+++ Фрагмент текста

В их квартире, где Гончарова и он жили с незапамятных времен и где пол никогда не подметался, под пылью, насевшей на книги, бумаги, рисунки, собранные за сорок лет, можно было найти сокровища, которым сейчас не было бы цены. Но никто, или почти никто, в это логово не впускался. 'Да, у меня есть ранние рисунки Пикассо'. 'Да, у меня есть наброски Сутина и письма Дягилева и все его программы'. Эскизы Бакста завалились куда-то, однажды им здесь забытые, черновик Есенина тоже где-то валяется и рукой Маяковского записанный экспромт, но где они разобрать нет времени. Хозяин лежит на боку, или бегает по улицам и кафе, 'шумим, братец, шумим', или сидит в углу у окна и пишет желтенькой краской желтенькую женщину с желтенькими волосами и низким тазом - в желтеньком свете парижского дня.
Озорство его было - по отношению ко мне всегда ласково и никогда не обидно. Оно, как я сказала, не было случайным, оно принадлежало - в том или другом виде - целой группе людей, так или иначе затронутых новым искусством, если это слово понимать в самом широком его смысле. Это озорство есть, конечно, и на Западе, оно существует до сих пор и становится постепенно историей: знаменитый 'бато- лавуар' на Монмартре стал музеем, а жившие в нем когда-то, несмотря на то, что одной ногой стоят в гробу, все продолжают - по мере сил - озорничать. Как художник Ларионов был талантлив не меньше, если не больше, замечательной художницы Гончаровой, но в то время, как она трудилась и работала, расписывай для заработка даже парижские рестораны, он разменивался, растеривался, распылялся в бесконечных разговорах, спорах, подвохах, шутках, беготне, словно тот шалун, который, если бы хотел, мог бы окончить с медалью, но его почему-то выгнали из гимназий - впрочем, он и в ус себе не дует! И - может быть правильно делает.

++++++
+++ Перечень материала

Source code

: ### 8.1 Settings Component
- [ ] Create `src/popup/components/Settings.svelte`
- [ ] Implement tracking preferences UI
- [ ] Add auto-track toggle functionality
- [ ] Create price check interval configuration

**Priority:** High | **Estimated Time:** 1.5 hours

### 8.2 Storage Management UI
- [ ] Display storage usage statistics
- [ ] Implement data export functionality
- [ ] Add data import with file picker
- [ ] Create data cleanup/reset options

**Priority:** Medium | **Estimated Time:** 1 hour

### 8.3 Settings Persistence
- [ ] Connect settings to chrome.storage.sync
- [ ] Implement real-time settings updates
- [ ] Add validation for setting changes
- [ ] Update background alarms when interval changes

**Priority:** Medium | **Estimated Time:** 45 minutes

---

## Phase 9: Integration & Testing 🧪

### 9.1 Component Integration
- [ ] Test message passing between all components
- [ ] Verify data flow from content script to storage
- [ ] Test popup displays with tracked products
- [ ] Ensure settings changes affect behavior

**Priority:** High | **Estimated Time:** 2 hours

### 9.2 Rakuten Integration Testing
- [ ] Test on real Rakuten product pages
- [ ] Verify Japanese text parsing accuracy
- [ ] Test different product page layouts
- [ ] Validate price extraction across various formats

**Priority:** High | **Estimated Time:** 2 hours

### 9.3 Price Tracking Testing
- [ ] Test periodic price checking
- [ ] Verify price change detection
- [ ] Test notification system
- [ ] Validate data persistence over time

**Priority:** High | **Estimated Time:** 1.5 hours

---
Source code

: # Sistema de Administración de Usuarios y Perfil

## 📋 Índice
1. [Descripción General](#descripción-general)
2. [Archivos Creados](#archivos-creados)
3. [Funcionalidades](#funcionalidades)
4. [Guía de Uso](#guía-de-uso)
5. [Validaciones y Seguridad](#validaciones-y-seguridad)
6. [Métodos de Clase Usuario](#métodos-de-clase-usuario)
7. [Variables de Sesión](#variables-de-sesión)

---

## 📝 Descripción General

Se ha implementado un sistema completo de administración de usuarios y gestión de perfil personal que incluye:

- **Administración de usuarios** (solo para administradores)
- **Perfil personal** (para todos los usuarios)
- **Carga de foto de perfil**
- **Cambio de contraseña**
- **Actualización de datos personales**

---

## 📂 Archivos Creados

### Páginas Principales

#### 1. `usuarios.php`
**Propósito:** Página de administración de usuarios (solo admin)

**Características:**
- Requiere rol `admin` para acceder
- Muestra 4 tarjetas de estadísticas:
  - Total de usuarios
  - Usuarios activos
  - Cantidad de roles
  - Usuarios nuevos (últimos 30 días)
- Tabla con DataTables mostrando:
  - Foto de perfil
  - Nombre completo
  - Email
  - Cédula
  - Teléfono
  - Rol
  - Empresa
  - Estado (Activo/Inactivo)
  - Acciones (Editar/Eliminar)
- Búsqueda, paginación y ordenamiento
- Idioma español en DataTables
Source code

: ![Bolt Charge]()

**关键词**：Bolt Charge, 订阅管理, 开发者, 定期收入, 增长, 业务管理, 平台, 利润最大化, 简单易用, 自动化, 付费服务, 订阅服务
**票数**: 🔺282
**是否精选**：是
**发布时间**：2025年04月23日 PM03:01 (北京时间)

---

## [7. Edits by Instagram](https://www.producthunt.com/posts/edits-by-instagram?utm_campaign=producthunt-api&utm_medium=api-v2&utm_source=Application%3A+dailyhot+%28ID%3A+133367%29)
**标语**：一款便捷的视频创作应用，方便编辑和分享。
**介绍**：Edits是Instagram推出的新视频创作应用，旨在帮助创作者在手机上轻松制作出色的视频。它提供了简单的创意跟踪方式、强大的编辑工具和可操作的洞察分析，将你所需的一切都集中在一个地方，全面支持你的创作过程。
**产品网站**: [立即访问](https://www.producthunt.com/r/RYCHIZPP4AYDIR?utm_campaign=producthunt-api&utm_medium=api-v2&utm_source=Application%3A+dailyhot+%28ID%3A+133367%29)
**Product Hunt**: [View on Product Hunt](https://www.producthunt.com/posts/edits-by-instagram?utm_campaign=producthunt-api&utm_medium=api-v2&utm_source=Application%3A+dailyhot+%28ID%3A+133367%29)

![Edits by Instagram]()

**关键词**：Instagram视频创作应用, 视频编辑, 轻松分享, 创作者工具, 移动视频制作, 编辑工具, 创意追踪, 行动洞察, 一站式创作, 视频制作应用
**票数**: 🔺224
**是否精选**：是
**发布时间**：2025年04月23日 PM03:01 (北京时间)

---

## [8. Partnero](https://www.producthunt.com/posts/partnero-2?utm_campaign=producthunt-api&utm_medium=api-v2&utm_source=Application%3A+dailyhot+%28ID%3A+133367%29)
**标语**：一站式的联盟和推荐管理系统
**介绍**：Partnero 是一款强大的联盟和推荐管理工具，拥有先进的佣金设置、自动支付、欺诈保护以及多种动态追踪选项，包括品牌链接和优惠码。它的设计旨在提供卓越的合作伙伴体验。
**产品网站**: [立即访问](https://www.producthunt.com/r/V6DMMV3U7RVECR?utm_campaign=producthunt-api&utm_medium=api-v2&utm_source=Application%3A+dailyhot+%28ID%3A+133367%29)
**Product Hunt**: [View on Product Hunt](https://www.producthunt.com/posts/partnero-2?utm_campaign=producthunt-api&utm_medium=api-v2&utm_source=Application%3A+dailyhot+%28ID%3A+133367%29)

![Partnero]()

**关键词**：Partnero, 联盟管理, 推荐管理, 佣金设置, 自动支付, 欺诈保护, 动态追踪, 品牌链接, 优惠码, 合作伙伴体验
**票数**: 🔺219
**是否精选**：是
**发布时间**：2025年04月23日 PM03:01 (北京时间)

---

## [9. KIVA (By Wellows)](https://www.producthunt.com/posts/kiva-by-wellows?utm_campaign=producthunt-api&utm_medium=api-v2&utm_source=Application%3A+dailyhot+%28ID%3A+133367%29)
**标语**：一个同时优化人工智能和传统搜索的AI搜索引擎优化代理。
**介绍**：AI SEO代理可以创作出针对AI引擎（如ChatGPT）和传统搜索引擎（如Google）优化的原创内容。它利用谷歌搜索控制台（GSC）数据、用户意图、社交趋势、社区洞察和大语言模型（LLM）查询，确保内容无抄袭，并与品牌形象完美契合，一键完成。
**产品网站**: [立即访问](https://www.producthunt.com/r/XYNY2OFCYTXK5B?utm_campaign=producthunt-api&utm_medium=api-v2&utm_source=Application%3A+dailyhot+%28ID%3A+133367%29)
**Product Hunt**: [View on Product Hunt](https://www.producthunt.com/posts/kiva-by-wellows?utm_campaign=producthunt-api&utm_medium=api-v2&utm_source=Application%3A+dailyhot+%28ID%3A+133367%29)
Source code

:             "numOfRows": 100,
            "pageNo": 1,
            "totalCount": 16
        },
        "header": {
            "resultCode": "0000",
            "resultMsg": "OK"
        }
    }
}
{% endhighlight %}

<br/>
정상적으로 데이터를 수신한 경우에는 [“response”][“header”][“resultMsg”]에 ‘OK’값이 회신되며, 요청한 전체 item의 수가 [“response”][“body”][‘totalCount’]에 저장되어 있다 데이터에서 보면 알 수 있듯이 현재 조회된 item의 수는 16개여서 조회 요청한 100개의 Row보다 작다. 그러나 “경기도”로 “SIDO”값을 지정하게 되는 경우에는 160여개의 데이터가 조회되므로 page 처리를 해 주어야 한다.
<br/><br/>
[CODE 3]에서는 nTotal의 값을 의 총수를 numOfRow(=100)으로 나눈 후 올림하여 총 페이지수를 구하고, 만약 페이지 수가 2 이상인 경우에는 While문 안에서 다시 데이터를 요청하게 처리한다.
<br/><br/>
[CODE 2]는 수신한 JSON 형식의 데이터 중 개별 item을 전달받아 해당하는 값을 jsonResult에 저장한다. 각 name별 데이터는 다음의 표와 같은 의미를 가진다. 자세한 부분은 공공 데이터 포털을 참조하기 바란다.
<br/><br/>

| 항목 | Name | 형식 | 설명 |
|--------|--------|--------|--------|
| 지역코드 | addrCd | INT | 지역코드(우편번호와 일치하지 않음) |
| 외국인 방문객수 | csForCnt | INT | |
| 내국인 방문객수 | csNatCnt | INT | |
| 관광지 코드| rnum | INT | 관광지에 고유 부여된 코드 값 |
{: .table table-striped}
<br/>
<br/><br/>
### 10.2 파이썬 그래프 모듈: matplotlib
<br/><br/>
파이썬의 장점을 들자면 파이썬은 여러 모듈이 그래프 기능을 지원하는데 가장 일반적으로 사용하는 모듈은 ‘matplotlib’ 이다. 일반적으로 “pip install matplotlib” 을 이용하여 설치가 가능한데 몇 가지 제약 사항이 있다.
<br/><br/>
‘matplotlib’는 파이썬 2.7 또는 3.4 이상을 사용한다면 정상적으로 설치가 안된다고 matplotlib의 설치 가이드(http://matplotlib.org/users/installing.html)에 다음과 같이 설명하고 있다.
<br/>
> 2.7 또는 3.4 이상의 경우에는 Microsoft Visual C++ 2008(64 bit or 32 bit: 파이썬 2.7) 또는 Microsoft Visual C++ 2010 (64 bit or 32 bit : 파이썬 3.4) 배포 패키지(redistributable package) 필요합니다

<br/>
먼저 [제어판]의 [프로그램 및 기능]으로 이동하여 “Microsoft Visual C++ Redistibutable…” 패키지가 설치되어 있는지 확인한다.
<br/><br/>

++++++

- [Что сделать]: Перепишите без изменений часть фрагмента о Ларионове и Гончаровой. Начните со слов "В их квартире, где" и остановитесь после слов "свете парижского дня.".

- [Ваш ответ]:
В их квартире, где Гончарова и он жили с незапамятных времен и где пол никогда не подметался, под пылью, насевшей на книги, бумаги, рисунки, собранные за сорок лет, можно было найти сокровища, которым сейчас не было бы цены. Но никто, или почти никто, в это логово не впускался. 'Да, у меня есть ранние рисунки Пикассо'. 'Да, у меня есть наброски Сутина и письма Дягилева и все его программы'. Эскизы Бакста завалились куда-то, однажды им здесь забытые, черновик Есенина тоже где-то валяется и рукой Маяковского записанный экспромт, но где они разобрать нет времени. Хозяин лежит на боку, или бегает по улицам и кафе, 'шумим, братец, шумим', или сидит в углу у окна и пишет желтенькой краской желтенькую женщину с желтенькими волосами и низким тазом - в желтеньком свете парижского дня.